▶ **出典抜粋**

━━━━━━━━━━━━━━━━━━━━━━━━━━━━━━

今回は、長母趾伸筋力テスト(長母趾伸筋反応テスト)の実施の際の注意点をお話します。
母趾の背屈力で仙腸関節の状態を確認していきますが、うまくいかない場合があります。
基本的に背屈力が低下している側を非荷重損傷と判定しますが、明らかに非荷重損傷の可能性の低い側の背屈力が低下する場合があります。
この場合、健側の母趾MP関節に異常がある可能性があります。
母趾MP関節の異常によって、背屈力が低下しているのです。
つきゆびや打撲などで関節の潤滑に問題がある場合に背屈力が低下します。
この場合は、母趾MP関節を整復する事によって、正常に背屈するようになります。
ゆびの整復は比較的難易度が低いので、関節の潤滑は得やすいものとなります。
整復後にすぐに効果が表れる場合は、母趾MP関節の潤滑不全ということになります。
日常診療でわりと遭遇するケースです。
長母趾伸筋力テスト(長母趾伸筋反応テスト)は、経験が必要であり、また再現性が悪いテストですので、慣れるまでは、SLRTT(Straight leg rising tension test)を併用するとよいでしょう。
方法はSLRと同じように行います。
大腿部後面にテンション(緊張感)が出現する場合は、非荷重損傷の可能性が高いものとなります。
長母趾伸筋力テストの判定に自信のない場合は、このテストを併用するとよいと思います。
比較的容易に行えますし、仙腸関節屈伸テスト(前屈テスト)のような診断が期待できます。
また、SLRとは判定の方法が違いますが、SLRを同時に診断できる利点があります。

━━━━━━━━━━━━━━━━━━━━━━━━━━━━━━

▶ **提供資料**
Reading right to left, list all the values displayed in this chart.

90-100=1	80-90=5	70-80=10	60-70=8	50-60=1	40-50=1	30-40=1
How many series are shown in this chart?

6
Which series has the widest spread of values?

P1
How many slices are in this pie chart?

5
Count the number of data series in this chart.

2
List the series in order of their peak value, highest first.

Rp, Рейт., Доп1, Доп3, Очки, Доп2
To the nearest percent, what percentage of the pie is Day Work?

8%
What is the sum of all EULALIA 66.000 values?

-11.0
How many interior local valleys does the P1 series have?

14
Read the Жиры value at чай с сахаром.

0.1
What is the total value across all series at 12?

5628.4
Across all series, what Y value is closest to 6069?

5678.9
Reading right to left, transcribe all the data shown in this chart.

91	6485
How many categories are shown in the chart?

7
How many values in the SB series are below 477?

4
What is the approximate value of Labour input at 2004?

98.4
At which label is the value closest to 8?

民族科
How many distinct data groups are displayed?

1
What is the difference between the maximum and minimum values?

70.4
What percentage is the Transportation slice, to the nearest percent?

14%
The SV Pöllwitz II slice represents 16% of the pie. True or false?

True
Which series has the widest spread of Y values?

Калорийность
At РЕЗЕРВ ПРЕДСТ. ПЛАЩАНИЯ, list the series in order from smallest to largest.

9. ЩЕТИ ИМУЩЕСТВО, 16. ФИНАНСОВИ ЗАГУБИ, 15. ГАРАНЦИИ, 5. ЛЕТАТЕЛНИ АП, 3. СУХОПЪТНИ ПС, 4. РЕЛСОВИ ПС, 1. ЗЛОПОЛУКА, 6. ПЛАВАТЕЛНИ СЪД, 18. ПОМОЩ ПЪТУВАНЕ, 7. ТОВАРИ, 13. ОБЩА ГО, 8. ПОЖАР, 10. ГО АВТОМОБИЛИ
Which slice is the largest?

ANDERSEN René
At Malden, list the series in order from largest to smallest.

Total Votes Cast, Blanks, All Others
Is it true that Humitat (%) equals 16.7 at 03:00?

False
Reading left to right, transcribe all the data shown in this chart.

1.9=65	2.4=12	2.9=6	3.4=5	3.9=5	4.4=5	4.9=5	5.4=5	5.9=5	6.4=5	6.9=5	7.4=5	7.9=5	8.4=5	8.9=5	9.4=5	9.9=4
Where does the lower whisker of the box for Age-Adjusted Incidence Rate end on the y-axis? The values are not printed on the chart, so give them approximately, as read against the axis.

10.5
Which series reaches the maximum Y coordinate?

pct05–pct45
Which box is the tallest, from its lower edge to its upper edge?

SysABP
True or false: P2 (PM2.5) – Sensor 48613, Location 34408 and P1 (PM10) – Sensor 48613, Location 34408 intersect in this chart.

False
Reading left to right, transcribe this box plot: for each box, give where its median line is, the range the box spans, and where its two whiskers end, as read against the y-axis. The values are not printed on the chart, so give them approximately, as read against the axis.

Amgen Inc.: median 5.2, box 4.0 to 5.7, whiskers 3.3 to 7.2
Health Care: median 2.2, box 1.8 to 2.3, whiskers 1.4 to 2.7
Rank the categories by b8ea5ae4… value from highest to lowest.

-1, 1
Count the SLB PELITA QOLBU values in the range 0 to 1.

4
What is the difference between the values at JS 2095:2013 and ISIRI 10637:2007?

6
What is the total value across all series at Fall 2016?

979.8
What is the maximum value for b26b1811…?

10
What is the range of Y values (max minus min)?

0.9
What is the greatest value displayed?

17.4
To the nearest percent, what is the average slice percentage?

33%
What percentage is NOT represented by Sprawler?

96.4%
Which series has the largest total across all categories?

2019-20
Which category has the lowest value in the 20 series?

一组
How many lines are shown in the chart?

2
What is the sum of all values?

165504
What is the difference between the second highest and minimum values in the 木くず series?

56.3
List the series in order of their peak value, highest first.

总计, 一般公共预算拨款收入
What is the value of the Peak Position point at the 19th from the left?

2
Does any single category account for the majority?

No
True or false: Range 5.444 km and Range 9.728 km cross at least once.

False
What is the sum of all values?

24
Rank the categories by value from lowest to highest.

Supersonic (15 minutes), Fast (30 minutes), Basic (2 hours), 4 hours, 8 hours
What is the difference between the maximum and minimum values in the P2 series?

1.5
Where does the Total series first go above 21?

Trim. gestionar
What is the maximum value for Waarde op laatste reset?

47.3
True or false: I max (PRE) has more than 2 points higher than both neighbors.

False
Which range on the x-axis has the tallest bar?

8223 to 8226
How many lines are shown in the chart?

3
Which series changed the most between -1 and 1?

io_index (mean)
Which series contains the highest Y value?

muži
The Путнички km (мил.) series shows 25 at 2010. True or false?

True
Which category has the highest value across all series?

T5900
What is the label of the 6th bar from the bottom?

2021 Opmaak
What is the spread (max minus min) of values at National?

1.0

━━━━━━━━━━━━━━━━━━━━━━━━━━━━━━

▶ **練習問題**
**a.** 長母趾伸筋力テストについての本文に、次の(i)〜(iii)が合っているかどうかを、はいかいいえで答えよ。それぞれ、決め手となる本文の言葉をそのまま引用すること。(i) 基本的には、背屈力が低下している側を非荷重損傷と判定する。(ii) ゆびの整復は難易度が高い。(iii) SLRTTはSLRとは違う方法で行う。
**b.** 長母趾伸筋力テストについての本文のうち、「母趾の背屈力で仙腸関節の状態を確認していきますが、うまくいかない場合があります。」から「この場合は、母趾MP関節を整復する事によって、正常に背屈するようになります。」までの部分を、そのまま書き写せ。

▶ **解答**
**a.**
(i) はい。「基本的に背屈力が低下している側を非荷重損傷と判定します」
(ii) いいえ。「ゆびの整復は比較的難易度が低い」
(iii) いいえ。「方法はSLRと同じように行います」

**b.**
母趾の背屈力で仙腸関節の状態を確認していきますが、うまくいかない場合があります。
基本的に背屈力が低下している側を非荷重損傷と判定しますが、明らかに非荷重損傷の可能性の低い側の背屈力が低下する場合があります。
この場合、健側の母趾MP関節に異常がある可能性があります。
母趾MP関節の異常によって、背屈力が低下しているのです。
つきゆびや打撲などで関節の潤滑に問題がある場合に背屈力が低下します。
この場合は、母趾MP関節を整復する事によって、正常に背屈するようになります。